■ What is needed ■
Return, with no changes, every line from the one containing "Page size: 1654x1241." down to the one containing "picture [0, 0, 1238, 262]", both included.

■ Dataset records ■
::::::::::
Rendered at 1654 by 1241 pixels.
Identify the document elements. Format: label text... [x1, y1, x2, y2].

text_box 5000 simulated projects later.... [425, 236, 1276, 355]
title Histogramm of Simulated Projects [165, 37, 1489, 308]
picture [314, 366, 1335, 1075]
::::::::::
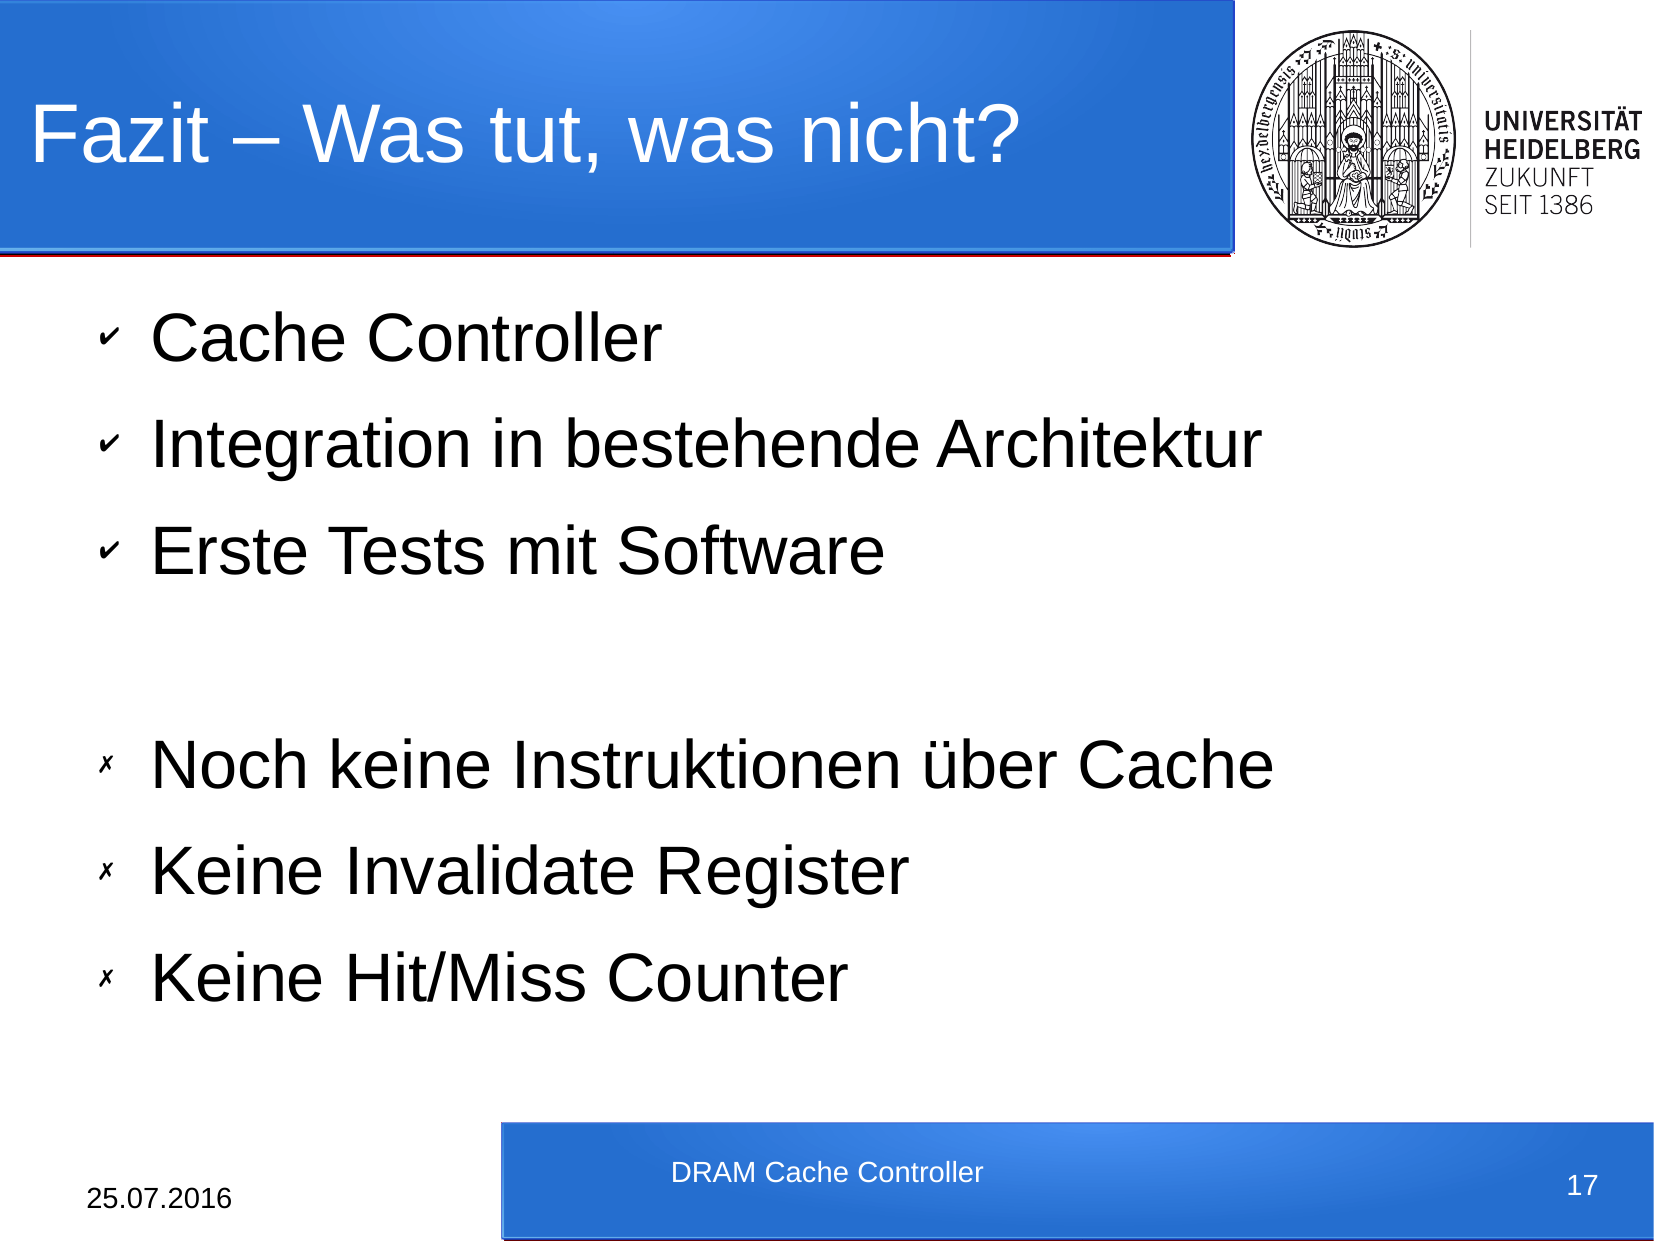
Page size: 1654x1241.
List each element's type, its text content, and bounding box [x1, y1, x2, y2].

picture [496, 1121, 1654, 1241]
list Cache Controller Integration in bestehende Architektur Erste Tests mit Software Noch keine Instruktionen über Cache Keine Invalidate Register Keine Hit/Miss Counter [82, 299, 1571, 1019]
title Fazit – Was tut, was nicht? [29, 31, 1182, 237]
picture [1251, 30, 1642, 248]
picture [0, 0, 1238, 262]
::::::::::
■ The output ■
Page size: 1654x1241.
List each element's type, its text content, and bounding box [x1, y1, x2, y2].

picture [496, 1121, 1654, 1241]
list Cache Controller Integration in bestehende Architektur Erste Tests mit Software Noch keine Instruktionen über Cache Keine Invalidate Register Keine Hit/Miss Counter [82, 299, 1571, 1019]
title Fazit – Was tut, was nicht? [29, 31, 1182, 237]
picture [1251, 30, 1642, 248]
picture [0, 0, 1238, 262]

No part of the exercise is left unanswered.